Il faut s'adresser au ministère de la défense, et envoyer des curriculum vitae à la direction des ressources humaines de la DRM, qui les analyse et les trie en fonction des besoins. Sachez que nous ouvrons aujourd'hui des postes.

Comment nos adversaires pratiquent-ils ? Tout comme nous, ils utilisent le renseignement ouvert. Nous sommes, pour ce qui nous concerne, tellement ouverts qu'ils en savent sans doute sur nous bien plus que nous n'en savons sur eux !

Daesh donne des ordres très stricts en termes d'utilisation des moyens de communication. Ils sont donc tout à fait au courant de ce que nous sommes capables de faire.

Les drones MALE sont aujourd'hui un outil indispensable dans une armée moderne occidentale. Lorsque j'étais patron du COS, l'amiral McRaven me disait qu'avant une action, il avait un drone sur zone pendant un long moment.

En termes de prospective, j'ai un lien direct avec la nouvelle direction des affaires générales des relations internationales et de la stratégie (DGRIS) du ministère de la défense. Je fais de l'anticipation sur environ deux ans ; la DGRIS agit à plus long terme, même si ce que je dis là n'est pas aussi formel. Il y a forcément recouvrement, et je dialogue régulièrement avec Philippe Errera, son nouveau directeur.

Qui lit donc mes notes ? La DGRIS, le CEMA, le Quai d'Orsay, les commandements militaires tout autour du monde. Mes notes sont très lues. Je cible toutefois les destinataires : s'il s'agit d'une note technique concernant les moyens aériens, je l'adresse à l'armée de l'air. Si c'est une note sur les moyens maritimes, je l'adresse à la marine.

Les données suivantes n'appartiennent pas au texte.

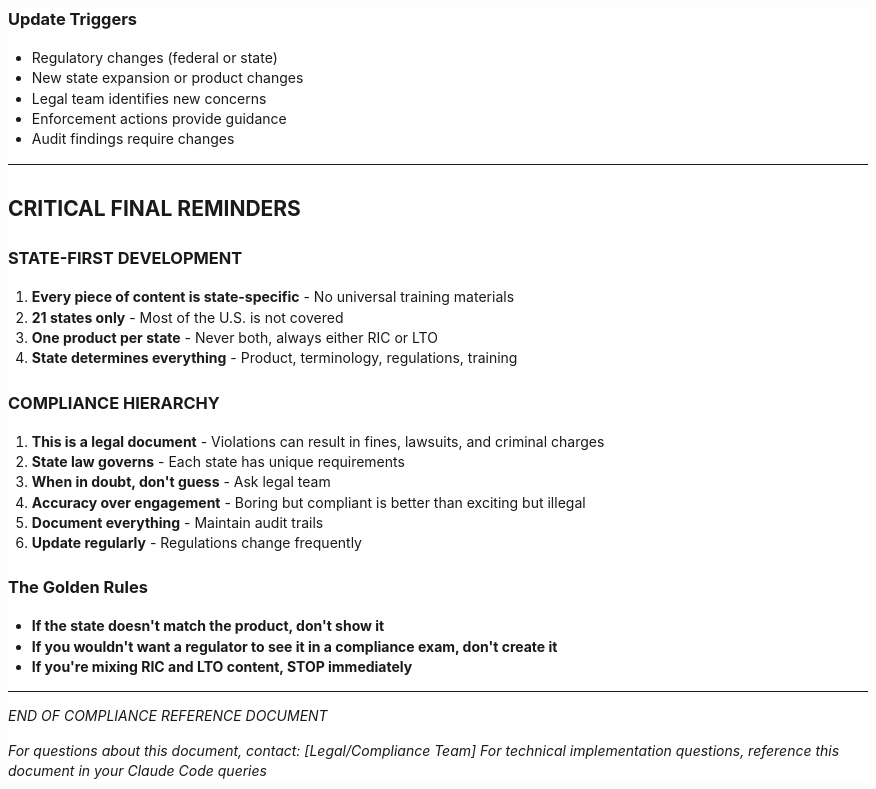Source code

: ### Update Triggers
- Regulatory changes (federal or state)
- New state expansion or product changes
- Legal team identifies new concerns
- Enforcement actions provide guidance
- Audit findings require changes

---

## CRITICAL FINAL REMINDERS

### STATE-FIRST DEVELOPMENT
1. **Every piece of content is state-specific** - No universal training materials
2. **21 states only** - Most of the U.S. is not covered
3. **One product per state** - Never both, always either RIC or LTO
4. **State determines everything** - Product, terminology, regulations, training

### COMPLIANCE HIERARCHY
1. **This is a legal document** - Violations can result in fines, lawsuits, and criminal charges
2. **State law governs** - Each state has unique requirements
3. **When in doubt, don't guess** - Ask legal team
4. **Accuracy over engagement** - Boring but compliant is better than exciting but illegal
5. **Document everything** - Maintain audit trails
6. **Update regularly** - Regulations change frequently

### The Golden Rules
- **If the state doesn't match the product, don't show it**
- **If you wouldn't want a regulator to see it in a compliance exam, don't create it**
- **If you're mixing RIC and LTO content, STOP immediately**

---

*END OF COMPLIANCE REFERENCE DOCUMENT*

*For questions about this document, contact: [Legal/Compliance Team]*
*For technical implementation questions, reference this document in your Claude Code queries*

Je ne lis pas les 10 000 notes, mais je prends connaissance du plus grand nombre, afin de me rendre compte de leur qualité, et j'interroge mes destinataires pour connaître leur ressenti et améliorer ces mémorandums. Je crois que leur qualité est reconnue très largement à l'extérieur du ministère de la défense. Je fais des notes préalables plus courtes au CEMA, à l'occasion de ses déplacements.

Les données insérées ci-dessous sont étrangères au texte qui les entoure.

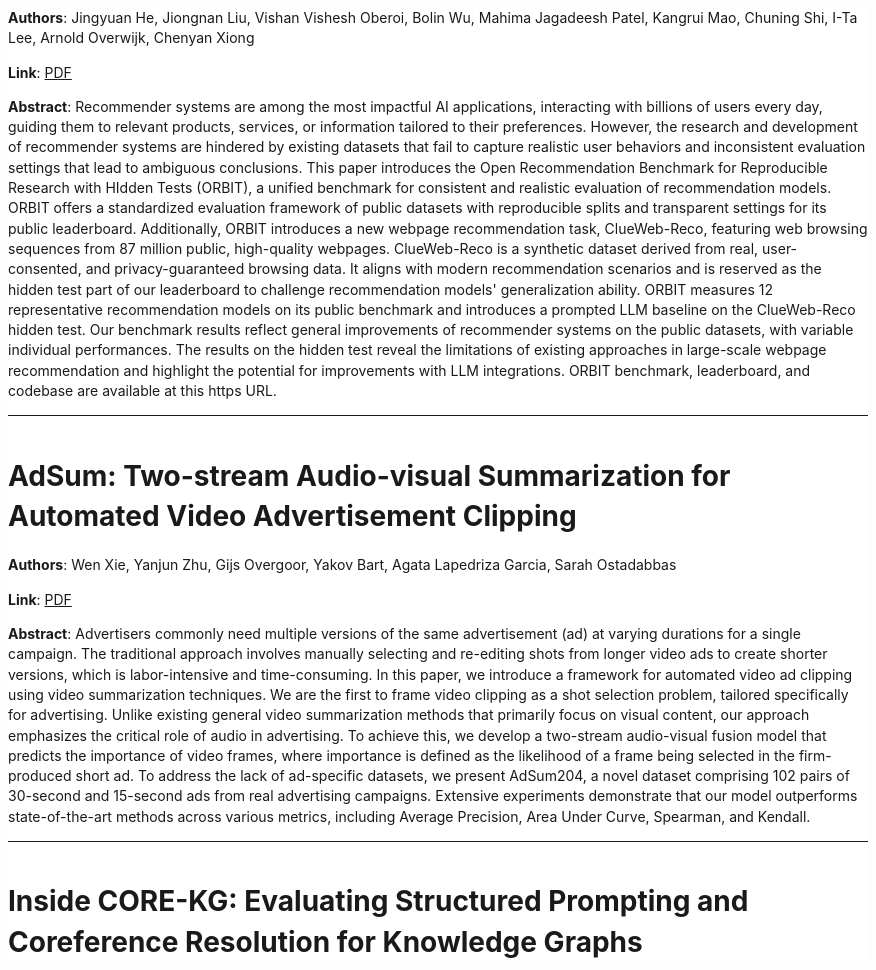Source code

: **Authors**: Jingyuan He, Jiongnan Liu, Vishan Vishesh Oberoi, Bolin Wu, Mahima Jagadeesh Patel, Kangrui Mao, Chuning Shi, I-Ta Lee, Arnold Overwijk, Chenyan Xiong  

**Link**: [PDF](https://arxiv.org/pdf/2510.26095)  

**Abstract**: Recommender systems are among the most impactful AI applications, interacting with billions of users every day, guiding them to relevant products, services, or information tailored to their preferences. However, the research and development of recommender systems are hindered by existing datasets that fail to capture realistic user behaviors and inconsistent evaluation settings that lead to ambiguous conclusions. This paper introduces the Open Recommendation Benchmark for Reproducible Research with HIdden Tests (ORBIT), a unified benchmark for consistent and realistic evaluation of recommendation models. ORBIT offers a standardized evaluation framework of public datasets with reproducible splits and transparent settings for its public leaderboard. Additionally, ORBIT introduces a new webpage recommendation task, ClueWeb-Reco, featuring web browsing sequences from 87 million public, high-quality webpages. ClueWeb-Reco is a synthetic dataset derived from real, user-consented, and privacy-guaranteed browsing data. It aligns with modern recommendation scenarios and is reserved as the hidden test part of our leaderboard to challenge recommendation models' generalization ability. ORBIT measures 12 representative recommendation models on its public benchmark and introduces a prompted LLM baseline on the ClueWeb-Reco hidden test. Our benchmark results reflect general improvements of recommender systems on the public datasets, with variable individual performances. The results on the hidden test reveal the limitations of existing approaches in large-scale webpage recommendation and highlight the potential for improvements with LLM integrations. ORBIT benchmark, leaderboard, and codebase are available at this https URL. 

---
# AdSum: Two-stream Audio-visual Summarization for Automated Video Advertisement Clipping 

**Authors**: Wen Xie, Yanjun Zhu, Gijs Overgoor, Yakov Bart, Agata Lapedriza Garcia, Sarah Ostadabbas  

**Link**: [PDF](https://arxiv.org/pdf/2510.26569)  

**Abstract**: Advertisers commonly need multiple versions of the same advertisement (ad) at varying durations for a single campaign. The traditional approach involves manually selecting and re-editing shots from longer video ads to create shorter versions, which is labor-intensive and time-consuming. In this paper, we introduce a framework for automated video ad clipping using video summarization techniques. We are the first to frame video clipping as a shot selection problem, tailored specifically for advertising. Unlike existing general video summarization methods that primarily focus on visual content, our approach emphasizes the critical role of audio in advertising. To achieve this, we develop a two-stream audio-visual fusion model that predicts the importance of video frames, where importance is defined as the likelihood of a frame being selected in the firm-produced short ad. To address the lack of ad-specific datasets, we present AdSum204, a novel dataset comprising 102 pairs of 30-second and 15-second ads from real advertising campaigns. Extensive experiments demonstrate that our model outperforms state-of-the-art methods across various metrics, including Average Precision, Area Under Curve, Spearman, and Kendall. 

---
# Inside CORE-KG: Evaluating Structured Prompting and Coreference Resolution for Knowledge Graphs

Ces notes vont toutes au cabinet du ministre et au coordonnateur national du renseignement ; une partie, sous format court, va sur le bureau du Président de la République.

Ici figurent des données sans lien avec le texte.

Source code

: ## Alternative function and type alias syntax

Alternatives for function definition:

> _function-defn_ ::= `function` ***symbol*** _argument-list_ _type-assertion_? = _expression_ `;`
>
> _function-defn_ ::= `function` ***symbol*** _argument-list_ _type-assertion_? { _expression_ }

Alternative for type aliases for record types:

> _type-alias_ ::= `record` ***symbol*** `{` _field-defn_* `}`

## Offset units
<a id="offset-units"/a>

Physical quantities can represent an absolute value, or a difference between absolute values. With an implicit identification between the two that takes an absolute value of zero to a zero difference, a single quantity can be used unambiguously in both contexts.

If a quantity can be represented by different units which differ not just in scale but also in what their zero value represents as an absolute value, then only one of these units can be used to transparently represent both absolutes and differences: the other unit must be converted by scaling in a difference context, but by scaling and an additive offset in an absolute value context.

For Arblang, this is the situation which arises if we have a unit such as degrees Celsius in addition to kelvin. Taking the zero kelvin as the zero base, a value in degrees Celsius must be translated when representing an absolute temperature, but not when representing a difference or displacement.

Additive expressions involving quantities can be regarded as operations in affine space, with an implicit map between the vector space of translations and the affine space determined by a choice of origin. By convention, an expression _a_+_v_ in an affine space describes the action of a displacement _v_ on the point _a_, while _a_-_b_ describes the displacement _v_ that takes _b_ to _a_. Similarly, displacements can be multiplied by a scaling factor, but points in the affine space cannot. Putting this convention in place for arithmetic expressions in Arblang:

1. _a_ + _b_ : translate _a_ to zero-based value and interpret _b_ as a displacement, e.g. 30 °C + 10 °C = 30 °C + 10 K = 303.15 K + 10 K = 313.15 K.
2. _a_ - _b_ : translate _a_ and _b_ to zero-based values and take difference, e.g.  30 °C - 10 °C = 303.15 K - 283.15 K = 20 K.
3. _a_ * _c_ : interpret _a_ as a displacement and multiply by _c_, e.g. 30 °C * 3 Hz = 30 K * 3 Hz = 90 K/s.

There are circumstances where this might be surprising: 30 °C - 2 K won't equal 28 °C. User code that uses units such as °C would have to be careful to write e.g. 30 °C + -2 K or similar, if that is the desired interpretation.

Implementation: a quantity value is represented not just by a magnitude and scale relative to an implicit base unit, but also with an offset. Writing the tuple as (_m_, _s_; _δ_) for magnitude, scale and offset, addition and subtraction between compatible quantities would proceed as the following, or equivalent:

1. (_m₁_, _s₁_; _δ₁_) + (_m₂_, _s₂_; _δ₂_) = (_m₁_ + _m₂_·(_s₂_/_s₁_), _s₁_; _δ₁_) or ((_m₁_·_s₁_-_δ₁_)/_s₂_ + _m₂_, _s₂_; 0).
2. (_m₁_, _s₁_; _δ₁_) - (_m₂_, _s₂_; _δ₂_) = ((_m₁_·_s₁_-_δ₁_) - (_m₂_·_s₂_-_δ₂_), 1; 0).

Quant au financement de Daesh, il est essentiellement lié au pétrole et aux prises des banques, en particulier à Mossoul. Il est intéressant de constater que d'un côté, Daesh, en Libye, détruit les sites pétroliers et les raffineries, alors que, de l'autre, en Irak, il cherche à les exploiter. Je pense qu'il existe en Irak des débouchés. C'est un de leurs moyens d'acquérir de l'argent.

M. Jean-Pierre Raffarin, président. - On pourrait peut-être essayer de consacrer une matinée de travail à Daesh, cette organisation finissant par ressembler à un État ! Nous allons essayer de mettre cela en oeuvre... Merci de votre participation.


La réunion est suspendue à 11 heures.